DEINE AUFGABE |
Schreib bitte alle Zeilen der folgenden Datensätze als JSON-Liste von Strings um, mit einem String pro Zeile. Leerzeilen lässt du dabei weg.

[Keypoint-Beschreibungen als Text]
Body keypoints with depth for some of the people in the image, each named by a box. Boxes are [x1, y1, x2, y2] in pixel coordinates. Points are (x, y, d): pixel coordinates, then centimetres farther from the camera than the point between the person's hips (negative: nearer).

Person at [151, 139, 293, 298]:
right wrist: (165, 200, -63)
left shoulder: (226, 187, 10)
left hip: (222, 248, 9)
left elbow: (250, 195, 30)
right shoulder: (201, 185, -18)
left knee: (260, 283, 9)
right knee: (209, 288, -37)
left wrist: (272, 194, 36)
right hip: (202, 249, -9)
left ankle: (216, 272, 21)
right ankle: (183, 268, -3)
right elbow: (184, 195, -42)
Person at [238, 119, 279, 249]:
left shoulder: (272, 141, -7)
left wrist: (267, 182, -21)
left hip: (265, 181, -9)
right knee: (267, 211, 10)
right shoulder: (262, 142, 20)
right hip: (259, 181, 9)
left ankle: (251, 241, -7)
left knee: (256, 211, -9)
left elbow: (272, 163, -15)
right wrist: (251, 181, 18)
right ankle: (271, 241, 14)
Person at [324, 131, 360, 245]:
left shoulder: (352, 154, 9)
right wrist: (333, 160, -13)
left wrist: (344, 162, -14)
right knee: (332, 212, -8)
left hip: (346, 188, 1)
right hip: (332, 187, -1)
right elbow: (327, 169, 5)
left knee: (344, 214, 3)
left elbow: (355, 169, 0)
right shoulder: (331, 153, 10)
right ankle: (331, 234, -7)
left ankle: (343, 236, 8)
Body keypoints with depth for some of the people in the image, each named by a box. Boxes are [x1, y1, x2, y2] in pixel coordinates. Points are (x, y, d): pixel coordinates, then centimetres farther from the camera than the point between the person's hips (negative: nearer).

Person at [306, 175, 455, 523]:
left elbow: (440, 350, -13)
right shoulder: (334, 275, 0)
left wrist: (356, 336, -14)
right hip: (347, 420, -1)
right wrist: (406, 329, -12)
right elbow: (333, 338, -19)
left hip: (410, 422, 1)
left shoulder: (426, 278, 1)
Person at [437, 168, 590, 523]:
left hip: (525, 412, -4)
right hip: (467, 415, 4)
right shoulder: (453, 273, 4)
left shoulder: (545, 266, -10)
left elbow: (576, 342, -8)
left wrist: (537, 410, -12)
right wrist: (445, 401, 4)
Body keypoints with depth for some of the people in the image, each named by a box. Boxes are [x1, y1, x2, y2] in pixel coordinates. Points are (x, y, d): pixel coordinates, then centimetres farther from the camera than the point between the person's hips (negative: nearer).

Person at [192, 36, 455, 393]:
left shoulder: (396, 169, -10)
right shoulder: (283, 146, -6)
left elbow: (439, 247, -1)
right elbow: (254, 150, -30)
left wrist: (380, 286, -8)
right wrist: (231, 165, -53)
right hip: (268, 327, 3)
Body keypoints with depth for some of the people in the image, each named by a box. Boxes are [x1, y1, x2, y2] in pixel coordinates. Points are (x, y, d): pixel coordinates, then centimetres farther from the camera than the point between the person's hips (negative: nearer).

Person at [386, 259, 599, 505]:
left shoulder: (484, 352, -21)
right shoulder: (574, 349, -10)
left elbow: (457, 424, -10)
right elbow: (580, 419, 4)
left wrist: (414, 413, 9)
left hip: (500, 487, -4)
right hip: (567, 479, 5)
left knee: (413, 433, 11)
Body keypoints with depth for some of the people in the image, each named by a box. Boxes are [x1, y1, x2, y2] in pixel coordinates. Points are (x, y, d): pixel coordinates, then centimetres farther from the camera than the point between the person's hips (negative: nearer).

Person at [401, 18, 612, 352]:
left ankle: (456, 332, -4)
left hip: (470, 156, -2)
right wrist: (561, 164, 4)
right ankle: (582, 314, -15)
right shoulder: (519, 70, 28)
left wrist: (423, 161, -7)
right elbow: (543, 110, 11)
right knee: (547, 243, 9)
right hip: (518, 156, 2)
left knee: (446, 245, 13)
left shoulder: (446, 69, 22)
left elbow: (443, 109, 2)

FERTIGE ÜBUNG |
[
  "Body keypoints with depth for some of the people in the image, each named by a box. Boxes are [x1, y1, x2, y2] in pixel coordinates. Points are (x, y, d): pixel coordinates, then centimetres farther from the camera than the point between the person's hips (negative: nearer).",
  "Person at [151, 139, 293, 298]:",
  "right wrist: (165, 200, -63)",
  "left shoulder: (226, 187, 10)",
  "left hip: (222, 248, 9)",
  "left elbow: (250, 195, 30)",
  "right shoulder: (201, 185, -18)",
  "left knee: (260, 283, 9)",
  "right knee: (209, 288, -37)",
  "left wrist: (272, 194, 36)",
  "right hip: (202, 249, -9)",
  "left ankle: (216, 272, 21)",
  "right ankle: (183, 268, -3)",
  "right elbow: (184, 195, -42)",
  "Person at [238, 119, 279, 249]:",
  "left shoulder: (272, 141, -7)",
  "left wrist: (267, 182, -21)",
  "left hip: (265, 181, -9)",
  "right knee: (267, 211, 10)",
  "right shoulder: (262, 142, 20)",
  "right hip: (259, 181, 9)",
  "left ankle: (251, 241, -7)",
  "left knee: (256, 211, -9)",
  "left elbow: (272, 163, -15)",
  "right wrist: (251, 181, 18)",
  "right ankle: (271, 241, 14)",
  "Person at [324, 131, 360, 245]:",
  "left shoulder: (352, 154, 9)",
  "right wrist: (333, 160, -13)",
  "left wrist: (344, 162, -14)",
  "right knee: (332, 212, -8)",
  "left hip: (346, 188, 1)",
  "right hip: (332, 187, -1)",
  "right elbow: (327, 169, 5)",
  "left knee: (344, 214, 3)",
  "left elbow: (355, 169, 0)",
  "right shoulder: (331, 153, 10)",
  "right ankle: (331, 234, -7)",
  "left ankle: (343, 236, 8)",
  "Body keypoints with depth for some of the people in the image, each named by a box. Boxes are [x1, y1, x2, y2] in pixel coordinates. Points are (x, y, d): pixel coordinates, then centimetres farther from the camera than the point between the person's hips (negative: nearer).",
  "Person at [306, 175, 455, 523]:",
  "left elbow: (440, 350, -13)",
  "right shoulder: (334, 275, 0)",
  "left wrist: (356, 336, -14)",
  "right hip: (347, 420, -1)",
  "right wrist: (406, 329, -12)",
  "right elbow: (333, 338, -19)",
  "left hip: (410, 422, 1)",
  "left shoulder: (426, 278, 1)",
  "Person at [437, 168, 590, 523]:",
  "left hip: (525, 412, -4)",
  "right hip: (467, 415, 4)",
  "right shoulder: (453, 273, 4)",
  "left shoulder: (545, 266, -10)",
  "left elbow: (576, 342, -8)",
  "left wrist: (537, 410, -12)",
  "right wrist: (445, 401, 4)",
  "Body keypoints with depth for some of the people in the image, each named by a box. Boxes are [x1, y1, x2, y2] in pixel coordinates. Points are (x, y, d): pixel coordinates, then centimetres farther from the camera than the point between the person's hips (negative: nearer).",
  "Person at [192, 36, 455, 393]:",
  "left shoulder: (396, 169, -10)",
  "right shoulder: (283, 146, -6)",
  "left elbow: (439, 247, -1)",
  "right elbow: (254, 150, -30)",
  "left wrist: (380, 286, -8)",
  "right wrist: (231, 165, -53)",
  "right hip: (268, 327, 3)",
  "Body keypoints with depth for some of the people in the image, each named by a box. Boxes are [x1, y1, x2, y2] in pixel coordinates. Points are (x, y, d): pixel coordinates, then centimetres farther from the camera than the point between the person's hips (negative: nearer).",
  "Person at [386, 259, 599, 505]:",
  "left shoulder: (484, 352, -21)",
  "right shoulder: (574, 349, -10)",
  "left elbow: (457, 424, -10)",
  "right elbow: (580, 419, 4)",
  "left wrist: (414, 413, 9)",
  "left hip: (500, 487, -4)",
  "right hip: (567, 479, 5)",
  "left knee: (413, 433, 11)",
  "Body keypoints with depth for some of the people in the image, each named by a box. Boxes are [x1, y1, x2, y2] in pixel coordinates. Points are (x, y, d): pixel coordinates, then centimetres farther from the camera than the point between the person's hips (negative: nearer).",
  "Person at [401, 18, 612, 352]:",
  "left ankle: (456, 332, -4)",
  "left hip: (470, 156, -2)",
  "right wrist: (561, 164, 4)",
  "right ankle: (582, 314, -15)",
  "right shoulder: (519, 70, 28)",
  "left wrist: (423, 161, -7)",
  "right elbow: (543, 110, 11)",
  "right knee: (547, 243, 9)",
  "right hip: (518, 156, 2)",
  "left knee: (446, 245, 13)",
  "left shoulder: (446, 69, 22)",
  "left elbow: (443, 109, 2)"
]